*Exercises*
1/ Using the MDI lateral movement lab overview, explain why the lab has you remediate lateral movement paths before they are exploited.
2/ Extend the MDI lateral movement lab overview, picking up right after its final prerequisite line.

— Start of Excerpt to read —

Understand how MDI computes lateral movement paths and identifies attack vectors to sensitive accounts
Identify and classify high-value target accounts in your directory
Navigate and interpret the MDI lateral movement graph to map attack surfaces
Simulate a reconnaissance attack and understand what signals MDI captures
Investigate reconnaissance alerts, review evidence, and determine attacker intent
Simulate credential harvesting from a compromised host and trace captured credentials
Trace lateral movement through the kill chain from initial access to domain dominance
Analyze entity timelines and activity logs to reconstruct attacker actions
Write Advanced Hunting KQL queries to correlate identity events across tables
Detect Kerberos ticket anomalies including overpass-the-hash and ticket forging
Map each attack phase to the MITRE ATT&CK framework for structured reporting
Assess the blast radius of compromised accounts and quantify exposure
Implement containment actions: disable accounts, force password resets, isolate hosts
Remediate the attack path by removing unnecessary privileges and hardening configurations
Document findings and generate a structured incident report suitable for compliance review

🔑 Why This Matters

Over 80% of breaches involve compromised credentials; understanding attack paths is essential for proactive defense. Financial services firms face average breach costs exceeding $5.9 million. rapid investigation and containment directly reduce exposure. Regulatory frameworks (PCI-DSS, SOX, GDPR) require documented incident response with evidence of root-cause analysis. Remediating lateral movement paths before exploitation reduces your attack surface by eliminating avenues an adversary would use to reach crown-jewel assets.

⚙️ Prerequisites

MDI sensors deployed on all domain controllers with healthy status (complete Lab 01)
Lab 02 completed. identity threat detection policies configured and validated (Lab 02)

— End of Excerpt to read —
— Start of Given information —

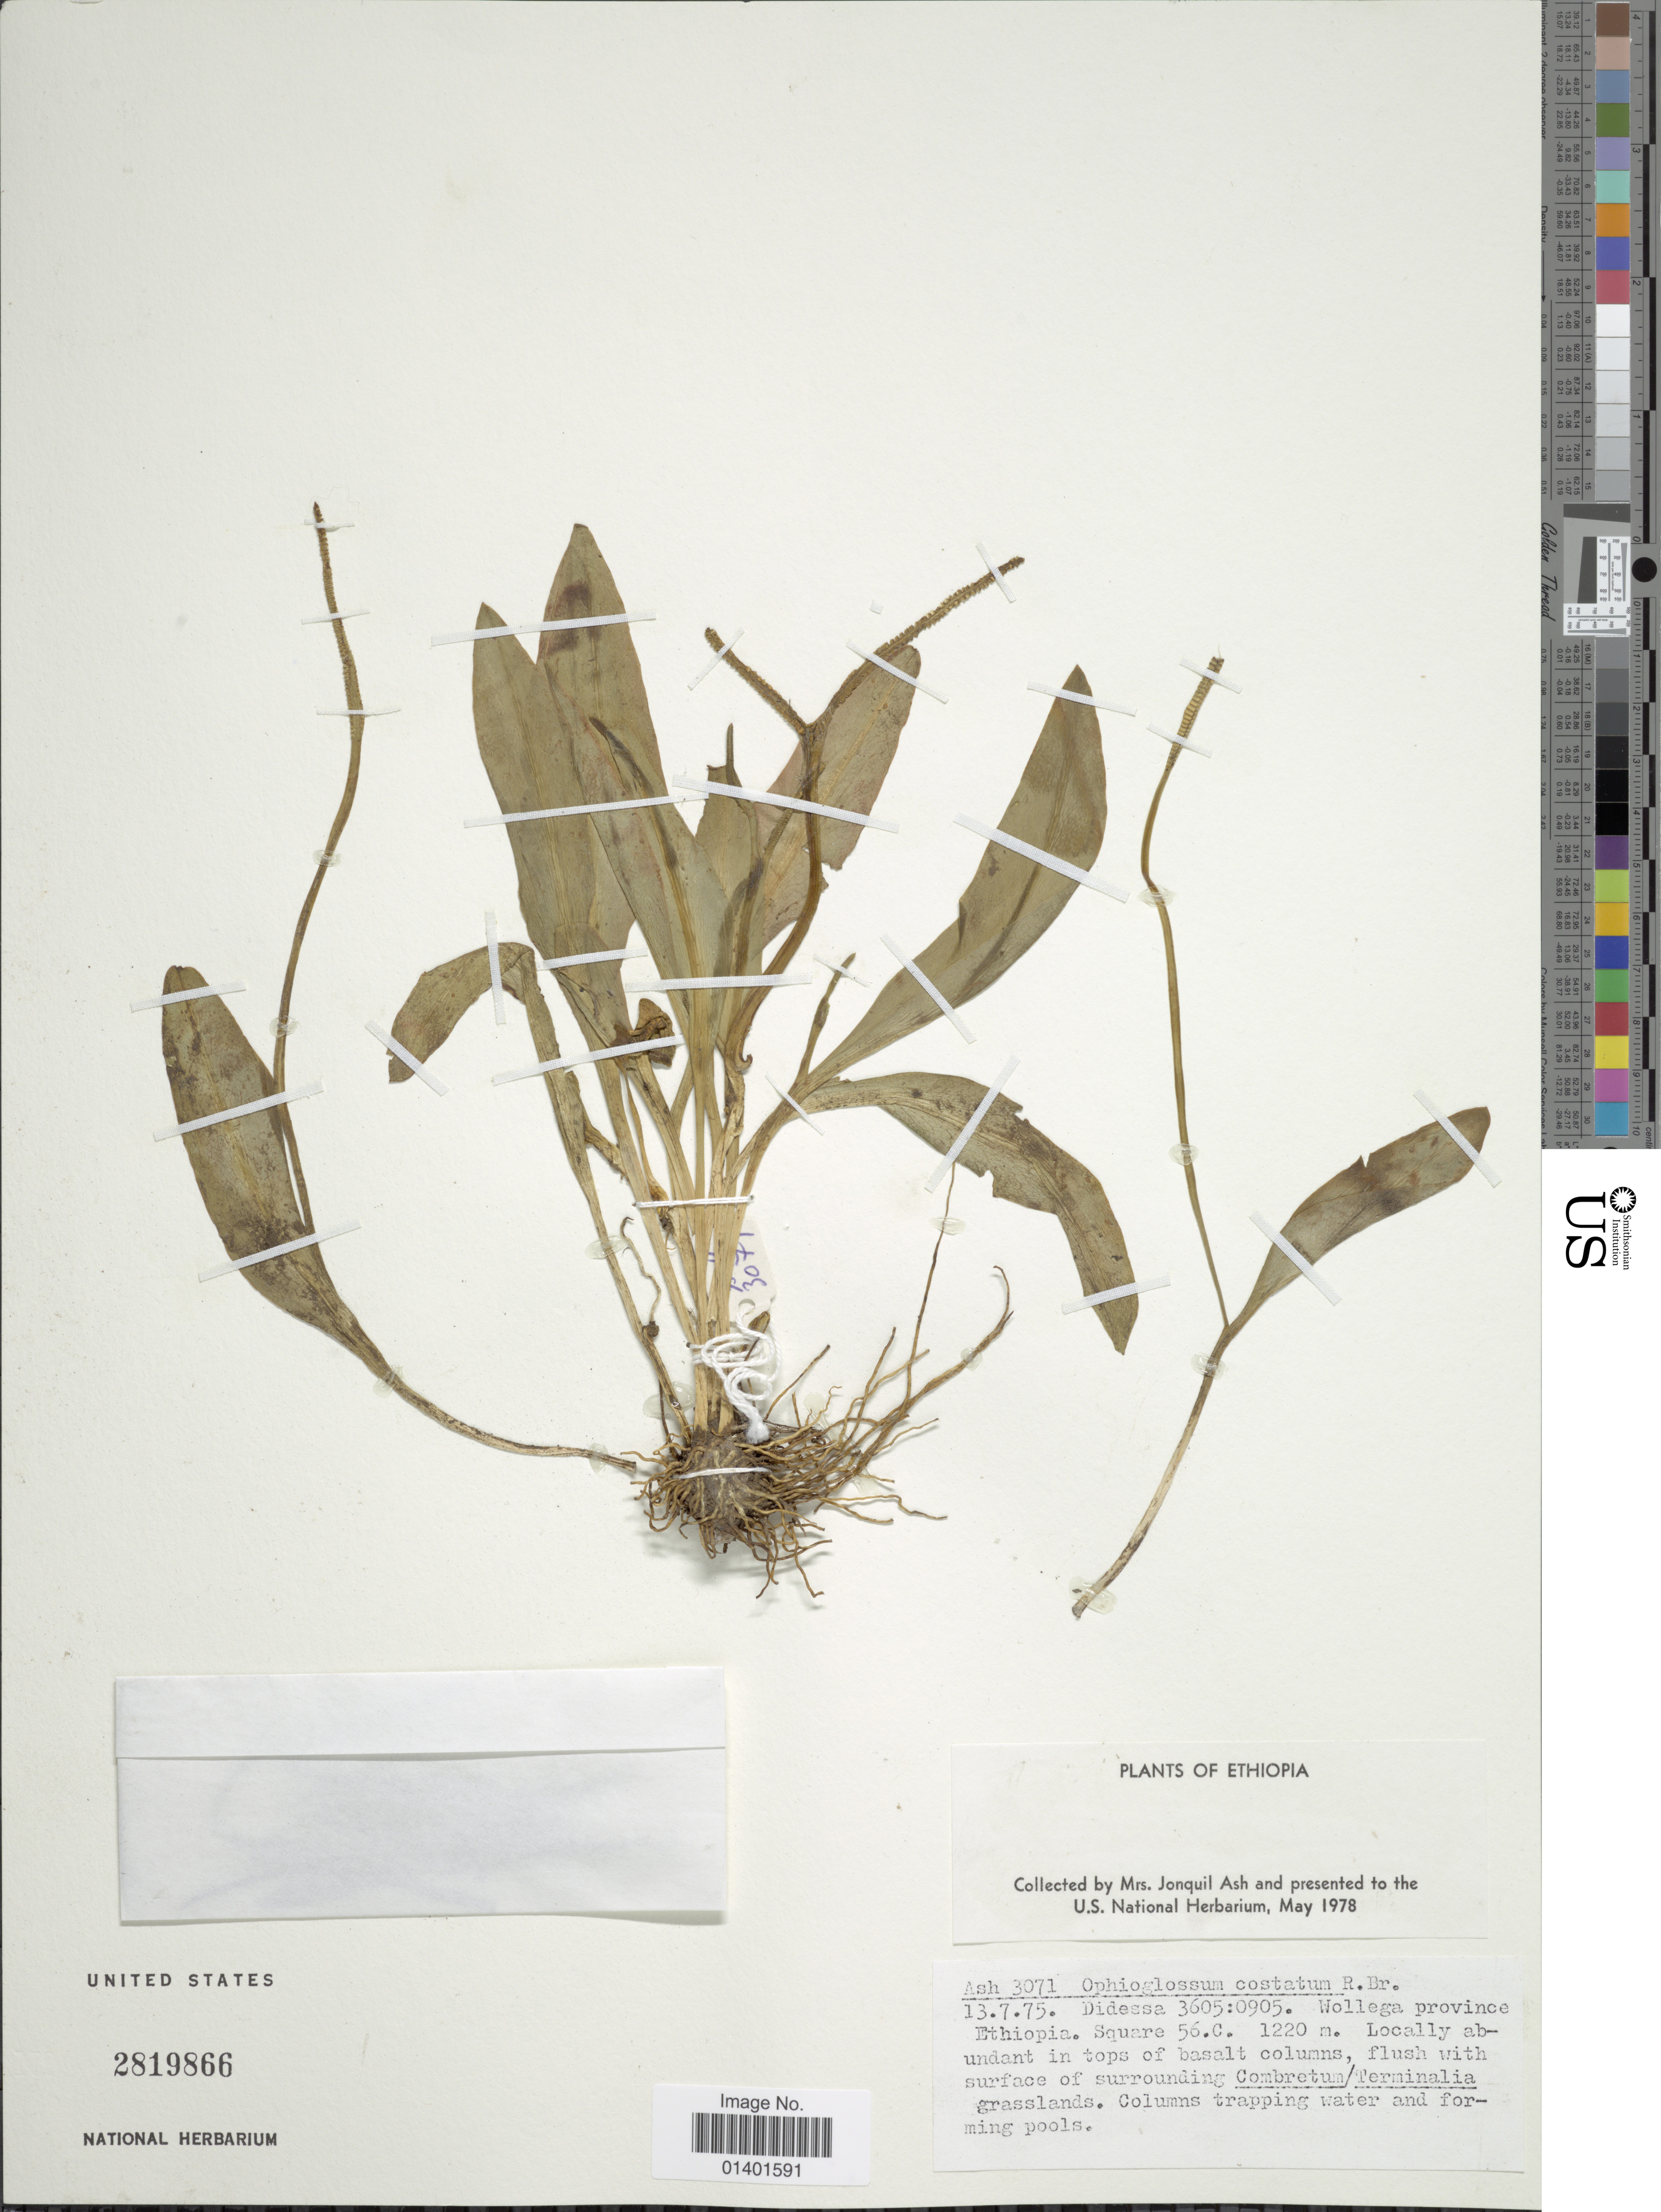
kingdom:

— End of Given information —

*The results*
1/ Remediating these paths ahead of time shrinks the attack surface. It removes the routes an adversary would use to reach crown-jewel assets.

2/
Defender XDR Advanced Hunting access with at least Security Reader role
Test environment with at least two domain-joined workstations, one domain controller, and test user accounts (non-production recommended)
PowerShell 5.1+ with RSAT Active Directory module installed
Permissions: Security Administrator role in Microsoft 365 Defender; Domain Admin in the test AD environment

⚠️ Important: Perform all attack simulations exclusively in an isolated test environment. Never run offensive tools against production Active Directory. Obtain written authorization before conducting any simulated attacks.

Step 1 · Understand Lateral Movement Paths in MDI

MDI continuously analyzes authentication traffic, group memberships, and session data to compute lateral movement paths (LMPs). the shortest routes an attacker could take from any account to a sensitive target.

Key Concepts

Navigate to Microsoft Defender XDR > Identities > Lateral movement paths
Understand the three components of an LMP: source account (entry point), intermediary nodes (machines where credentials are cached), and target account (sensitive/high-value identity)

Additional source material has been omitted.